I'll first comment on the subtitle:
Free will not free will if you get slammed for making a choice.
That seems like a wrong conclusion. It opens the possibility:
Since you violated the law, you get slammed for your choice. Therefore you did not have free will in making the choice. Therefore the criminal law should not apply.
The idea seems to reduce the criminal law to pointlessness.

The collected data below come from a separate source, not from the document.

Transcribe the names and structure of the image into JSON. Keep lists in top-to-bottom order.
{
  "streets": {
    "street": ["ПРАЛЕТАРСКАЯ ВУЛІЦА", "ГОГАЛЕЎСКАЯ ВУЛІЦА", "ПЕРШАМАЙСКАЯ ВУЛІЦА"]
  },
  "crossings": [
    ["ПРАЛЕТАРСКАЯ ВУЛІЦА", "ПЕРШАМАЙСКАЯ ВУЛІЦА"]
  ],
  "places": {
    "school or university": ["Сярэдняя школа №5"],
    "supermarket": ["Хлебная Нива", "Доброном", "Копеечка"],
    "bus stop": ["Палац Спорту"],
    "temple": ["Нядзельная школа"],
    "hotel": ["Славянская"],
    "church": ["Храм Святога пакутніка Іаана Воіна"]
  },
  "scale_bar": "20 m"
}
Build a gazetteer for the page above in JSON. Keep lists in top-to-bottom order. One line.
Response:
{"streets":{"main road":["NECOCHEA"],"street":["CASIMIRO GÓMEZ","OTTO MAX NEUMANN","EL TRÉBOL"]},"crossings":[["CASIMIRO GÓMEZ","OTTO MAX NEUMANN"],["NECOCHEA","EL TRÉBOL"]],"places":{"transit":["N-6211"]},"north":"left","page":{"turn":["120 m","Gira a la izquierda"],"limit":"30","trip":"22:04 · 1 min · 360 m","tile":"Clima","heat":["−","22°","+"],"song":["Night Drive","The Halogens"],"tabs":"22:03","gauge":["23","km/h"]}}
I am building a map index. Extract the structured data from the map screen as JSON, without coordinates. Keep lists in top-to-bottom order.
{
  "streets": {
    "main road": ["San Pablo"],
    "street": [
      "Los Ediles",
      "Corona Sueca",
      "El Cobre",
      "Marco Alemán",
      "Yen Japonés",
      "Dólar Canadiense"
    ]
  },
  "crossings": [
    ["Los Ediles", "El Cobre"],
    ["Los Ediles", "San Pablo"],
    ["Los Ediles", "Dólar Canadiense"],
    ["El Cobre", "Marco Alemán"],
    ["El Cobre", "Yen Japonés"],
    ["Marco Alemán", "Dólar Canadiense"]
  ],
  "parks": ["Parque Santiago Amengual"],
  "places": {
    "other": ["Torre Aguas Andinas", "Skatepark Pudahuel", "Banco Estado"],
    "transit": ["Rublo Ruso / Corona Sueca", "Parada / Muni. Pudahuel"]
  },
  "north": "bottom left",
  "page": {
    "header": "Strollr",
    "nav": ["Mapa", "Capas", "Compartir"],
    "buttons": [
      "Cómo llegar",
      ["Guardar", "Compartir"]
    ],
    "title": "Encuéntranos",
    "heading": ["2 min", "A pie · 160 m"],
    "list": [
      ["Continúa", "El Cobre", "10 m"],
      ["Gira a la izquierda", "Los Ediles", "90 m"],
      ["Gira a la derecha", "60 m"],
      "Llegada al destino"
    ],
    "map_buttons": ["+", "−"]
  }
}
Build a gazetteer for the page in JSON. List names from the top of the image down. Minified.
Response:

Now onto my views on original sin:
"It's not my fault, it's Adam's for bequeathing me a fallen nature"
Personally I think the idea of original sin is a misreading of the story. Perhaps the misreading originated with Paul.
To me, the idea behind the story is that man was created biologically as an animal (an ape, just as the theory of evolution would say). What differentiates man from ape is not biology, it is that man has knowledge of good and evil. The eating of forbidden fruit is simply a metaphor to account for this distinction.
IMO the conclusion is not that we are sinful due to Adam's mistake. Rather, it is that we know good from evil, and hence cannot use ignorance as a way to deny our sinfulness. Since an innocent baby does not know good from evil, that baby is indeed innocent.
Philosophers sometimes refer to "the principle of charity". The principle is that, when reading what somebody has written, one should attempt to understand it in a way that is charitable to the author. Here, "charitable" is intended to imply that the text as interpreted makes sense as rational argument or choice by the author.
In reading the Adam and Eve story, I think we should read it in a way that is appropriately charitable toward God.